Но я не могла, а беспомощно стояла там, и сердце у меня в груди не билось, а слабо трепетало, как крылья летучей мыши.
А потом белая рука, вся в грязи и крови, высунулась прямо из колодца и схватила меня за лодыжку.
Я выронила фонарь, и он упал в кусты у края колодца. Мне повезло: если бы он упал в колодец, я очутилась бы в полной темноте. Но я не думала о фонаре, а думала только об этой руке, которая тащила меня в яму. И вспоминала строчку из Библии, она звенела в моей голове, как колокол:
Я вскрикнула и рванулась, но Джо держал меня так крепко, будто его рука была вмурована в цемент. Мои глаза привыкли к темноте, и я смогла разглядеть его даже без фонаря. Он почти вылез из колодца. Не знаю, сколько раз он срывался и падал, но в конце концов добрался до вершины.
Голова его была всего в двух футах от крышки. Он все еще ухмылялся, и его нижняя губа оттопыривалась — я и сейчас вижу это так ясно, словно он сидит напротив меня вместо тебя, Энди. Его лошадиные зубы казались черными от крови.
Я пнула его по голове свободной ногой, но слишком слабо.
Я почувствовала задницей край крышки и знала, что, если я не сделаю что-нибудь прямо сейчас, мы оба упадем туда и там останемся, быть может, обняв друг друга. И когда нас найдут, ослы вроде Иветты Андерсон будут говорить, как сильно мы любили друг друга.
Я собрала последние силы и еще раз рванулась, и его рука наконец не выдержала. Он заорал и подался назад; я подождала звука удара, но его все не было. Удивительно живучим был этот сукин сын.
Я повернулась и увидела, что он цепляется за край провала. Он смотрел на меня и так же ухмылялся сквозь грязь и кровь. Потом его рука опять потянулась вперед.
«Да разбей же ему башку, дура!» — крикнул в моей голове голос Веры Донован. Даже не в голове — я слышала его так же ясно, как вы сейчас слышите меня, и если бы там была Нэнси с магнитофоном, она смогла бы его записать.
Тогда я схватилась за один из камней, лежащих возле колодца. Он тянулся к моей руке, но я успела поднять камень — это был большой камень, покрытый засохшим мхом, — и изо всех сил опустила ему на голову. Я услышала, как хрустнула его нижняя челюсть — как фарфоровая тарелка, которую уронили на кирпич. Потом он исчез.

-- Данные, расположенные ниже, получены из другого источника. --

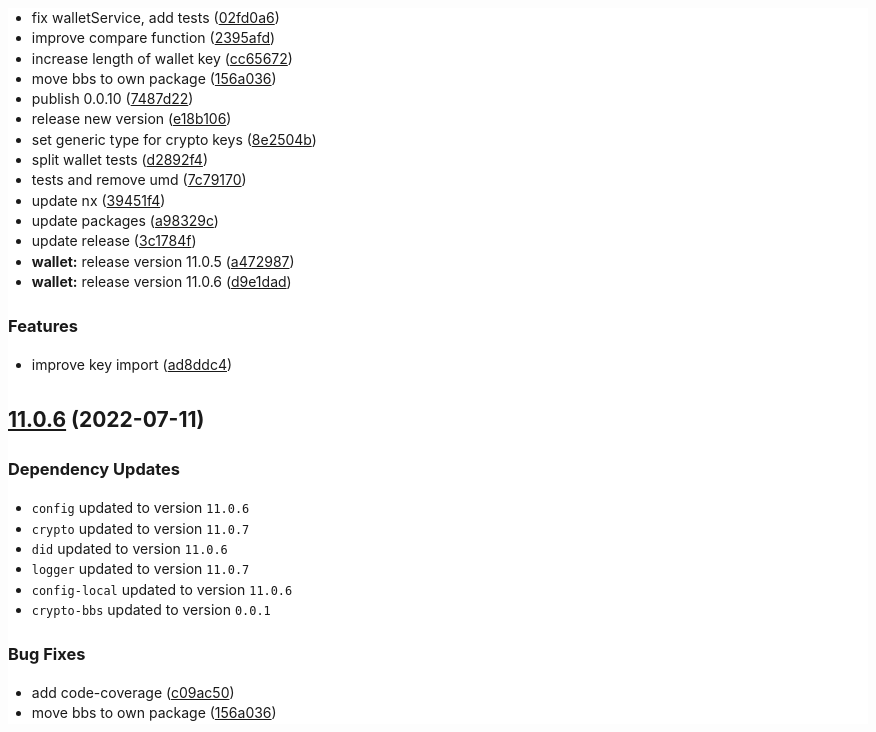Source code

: * fix walletService, add tests ([02fd0a6](https://github.com/trustcerts/trustchain-sdk/commit/02fd0a6d16336f4aa9a787c53fccd6549d8560dd))
* improve compare function ([2395afd](https://github.com/trustcerts/trustchain-sdk/commit/2395afd93db0fa7c1a7089bb0c0ba078f4a902d7))
* increase length of wallet key ([cc65672](https://github.com/trustcerts/trustchain-sdk/commit/cc6567226514e9f8b974caf7df0a5b7498d7e171))
* move bbs to own package ([156a036](https://github.com/trustcerts/trustchain-sdk/commit/156a036802da502e3ba0bdb65c8056ce69e5b1ea))
* publish 0.0.10 ([7487d22](https://github.com/trustcerts/trustchain-sdk/commit/7487d224c999a767b732b904809b6777f4edd12a))
* release new version ([e18b106](https://github.com/trustcerts/trustchain-sdk/commit/e18b1069def0cd78a73cdee4715bf58cfd9237b8))
* set generic type for crypto keys ([8e2504b](https://github.com/trustcerts/trustchain-sdk/commit/8e2504b37748bc9f385fa347d8c1d1da32d6ed62))
* split wallet tests ([d2892f4](https://github.com/trustcerts/trustchain-sdk/commit/d2892f4fcb626d3ba7a44e57c81b240842072791))
* tests and remove umd ([7c79170](https://github.com/trustcerts/trustchain-sdk/commit/7c791706195ace7c83cb0e51e5a16191495aab7f))
* update nx ([39451f4](https://github.com/trustcerts/trustchain-sdk/commit/39451f49a7522c82b731e1f4dff124847c95e911))
* update packages ([a98329c](https://github.com/trustcerts/trustchain-sdk/commit/a98329cfcf49f4e94b5076c5c0ea9574b37d6f7d))
* update release ([3c1784f](https://github.com/trustcerts/trustchain-sdk/commit/3c1784fafea9a5e681b9f19e56b386e7f47ec55a))
* **wallet:** release version 11.0.5 ([a472987](https://github.com/trustcerts/trustchain-sdk/commit/a472987b37cb639a6b67c2d938de22b7f7c3a61e))
* **wallet:** release version 11.0.6 ([d9e1dad](https://github.com/trustcerts/trustchain-sdk/commit/d9e1dad9cc1408be61b8d97bc96d15010fa6e15b))


### Features

* improve key import ([ad8ddc4](https://github.com/trustcerts/trustchain-sdk/commit/ad8ddc473024c710c24e64eac3c0d08b4a127326))



## [11.0.6](https://github.com/trustcerts/trustchain-sdk/compare/wallet-11.0.5...wallet-11.0.6) (2022-07-11)

### Dependency Updates

* `config` updated to version `11.0.6`
* `crypto` updated to version `11.0.7`
* `did` updated to version `11.0.6`
* `logger` updated to version `11.0.7`
* `config-local` updated to version `11.0.6`
* `crypto-bbs` updated to version `0.0.1`

### Bug Fixes

* add code-coverage ([c09ac50](https://github.com/trustcerts/trustchain-sdk/commit/c09ac504a72a364455819ac738e6ebe994e417e4))
* move bbs to own package ([156a036](https://github.com/trustcerts/trustchain-sdk/commit/156a036802da502e3ba0bdb65c8056ce69e5b1ea))
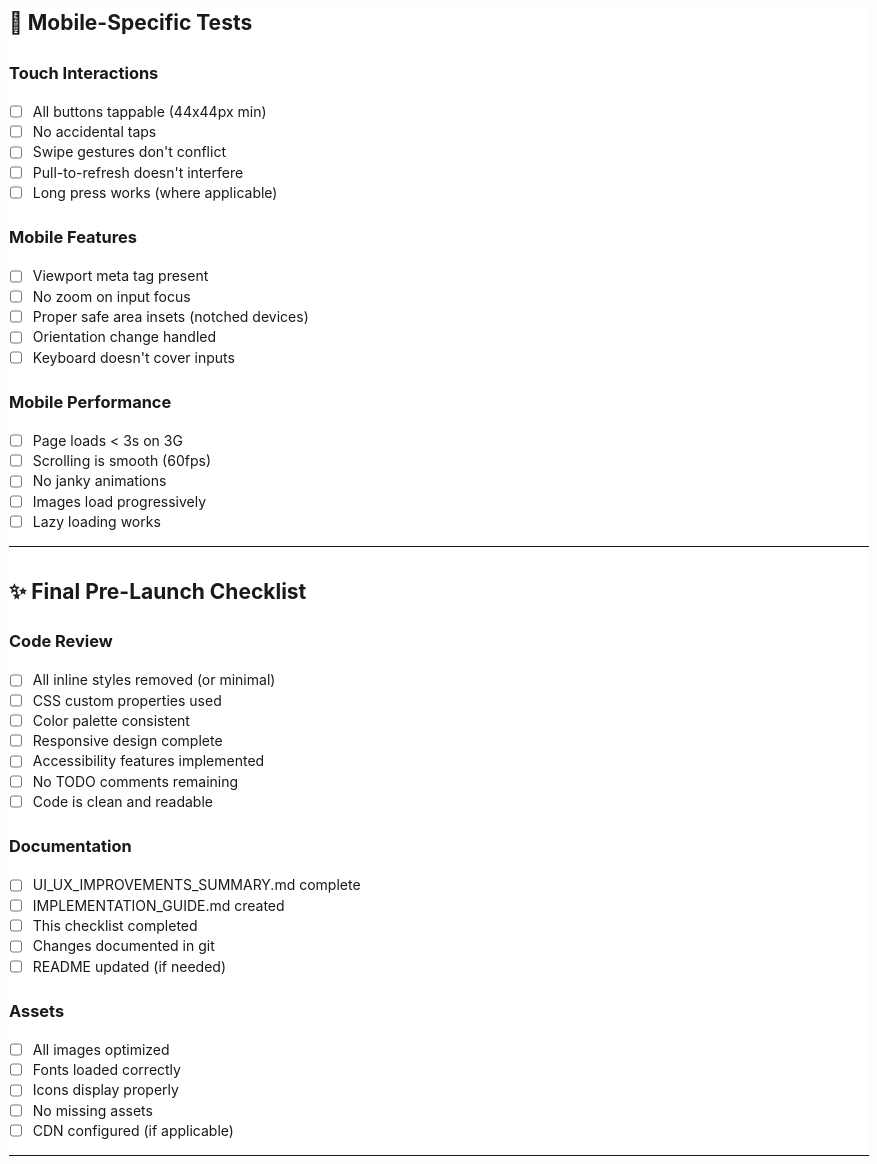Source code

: ## 📲 Mobile-Specific Tests

### Touch Interactions

- [ ] All buttons tappable (44x44px min)
- [ ] No accidental taps
- [ ] Swipe gestures don't conflict
- [ ] Pull-to-refresh doesn't interfere
- [ ] Long press works (where applicable)

### Mobile Features

- [ ] Viewport meta tag present
- [ ] No zoom on input focus
- [ ] Proper safe area insets (notched devices)
- [ ] Orientation change handled
- [ ] Keyboard doesn't cover inputs

### Mobile Performance

- [ ] Page loads < 3s on 3G
- [ ] Scrolling is smooth (60fps)
- [ ] No janky animations
- [ ] Images load progressively
- [ ] Lazy loading works

---

## ✨ Final Pre-Launch Checklist

### Code Review

- [ ] All inline styles removed (or minimal)
- [ ] CSS custom properties used
- [ ] Color palette consistent
- [ ] Responsive design complete
- [ ] Accessibility features implemented
- [ ] No TODO comments remaining
- [ ] Code is clean and readable

### Documentation

- [ ] UI_UX_IMPROVEMENTS_SUMMARY.md complete
- [ ] IMPLEMENTATION_GUIDE.md created
- [ ] This checklist completed
- [ ] Changes documented in git
- [ ] README updated (if needed)

### Assets

- [ ] All images optimized
- [ ] Fonts loaded correctly
- [ ] Icons display properly
- [ ] No missing assets
- [ ] CDN configured (if applicable)

---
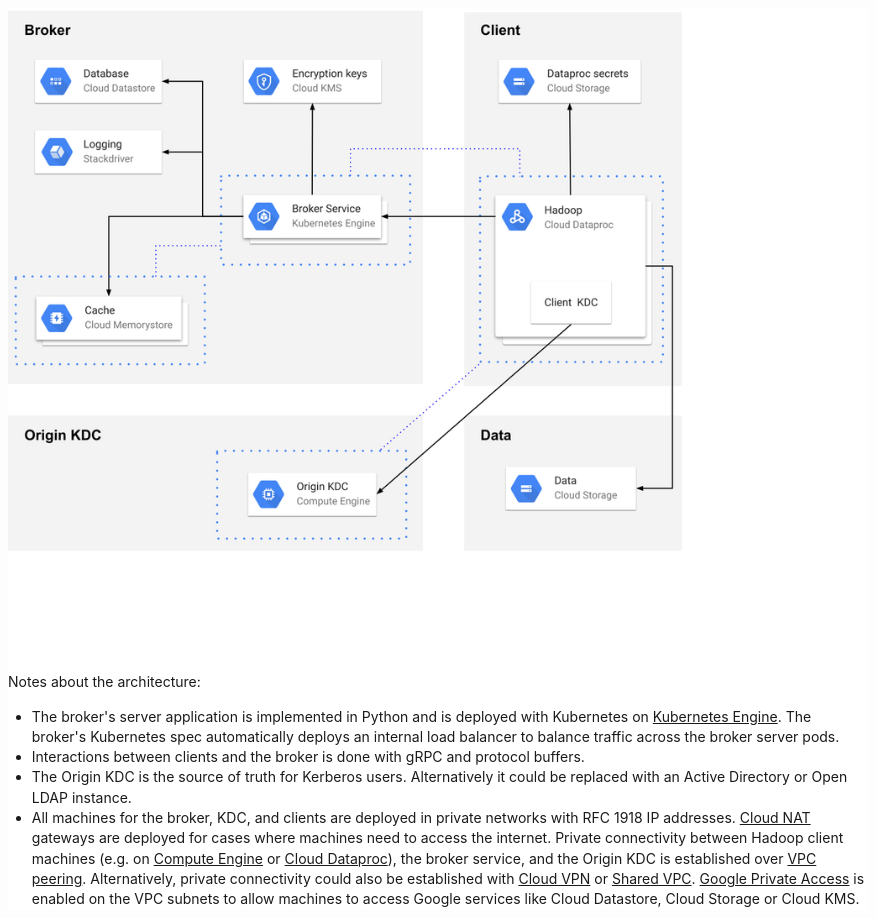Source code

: <img src="./img/demo-architecture.svg">

Notes about the architecture:

* The broker's server application is implemented in Python and is deployed with Kubernetes on [Kubernetes Engine](https://cloud.google.com/kubernetes-engine/).
  The broker's Kubernetes spec automatically deploys an internal load balancer to balance traffic across
  the broker server pods.
* Interactions between clients and the broker is done with gRPC and protocol buffers.
* The Origin KDC is the source of truth for Kerberos users. Alternatively it could be replaced with
  an Active Directory or Open LDAP instance.
* All machines for the broker, KDC, and clients are deployed in private networks with RFC 1918 IP addresses.
  [Cloud NAT](https://cloud.google.com/nat/docs/overview) gateways are deployed for cases where machines need
  to access the internet. Private connectivity between Hadoop client machines (e.g. on [Compute Engine](https://cloud.google.com/compute/)
  or [Cloud Dataproc](https://cloud.google.com/dataproc/)), the broker service, and the Origin KDC is
  established over [VPC peering](https://cloud.google.com/vpc/docs/vpc-peering). Alternatively, private connectivity could also be
  established with [Cloud VPN](https://cloud.google.com/vpn/docs/concepts/overview) or [Shared VPC](https://cloud.google.com/vpc/docs/shared-vpc).
  [Google Private Access](https://cloud.google.com/vpc/docs/private-access-options#pga) is enabled on the VPC subnets to allow machines to access
  Google services like Cloud Datastore, Cloud Storage or Cloud KMS.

Я лишилась чувств. Просто лежала там и смотрела в небо. Там ничего не было, кроме облаков, поэтому я закрыла глаза… А когда открыла их опять, небо было полно звезд. Я поняла, что прошло какое-то время.
Фонарь все еще лежал в кустах и светил так же ярко. Я подняла его и посветила в колодец. Джо лежал на дне, свесив голову на плечо и раскинув ноги. Камень, которым я ударила его, валялся там же.
Я светила на него несколько минут, но он так и не пошевелился. Потом я встала и пошла к дому. Два раза все начинало кружиться вокруг меня, и я останавливалась, но в конце концов дошла. Я вошла в спальню, скинула одежду и бросила ее на пол. После я минут десять стояла под душем — просто стояла; думаю, я могла бы там прямо заснуть, только вот вода бы остыла. Потом наспех вымылась и вылезла. Руки и ноги у меня были все в царапинах, и горло все еще болело, но я не думала, что умру от таких мелочей. Тогда я не думала, что кто-нибудь заметит эти царапины и синяки у меня на шее, когда Джо найдут. Мне было не до того.
Я натянула ночную рубашку, легла и заснула. Проснулась я через полчаса, крича и чувствуя руку Джо на своей лодыжке.
Когда я поняла, что это сон, я немного успокоилась, но подумала: «Что если он опять вылезет?» Я знала, что это невозможно — ведь я ударила его тяжелым камнем, — но какая-то часть меня была уверена, что это так и что с минуты на минуту он появится в комнате.
Я полежала там еще, пока это видение делалось все ярче и ярче, и сердце у меня стучало так, будто собиралось разорваться. Наконец я оделась, схватила фонарь и почти побежала к колодцу. На этот раз я подходила к нему осторожно, почти
Я посмотрела вниз. Он лежал в той же позе, что и раньше, уронив голову и раскинув ноги. Я долго смотрела на него и, только вернувшись домой во второй раз, начала верить, что он действительно мертв.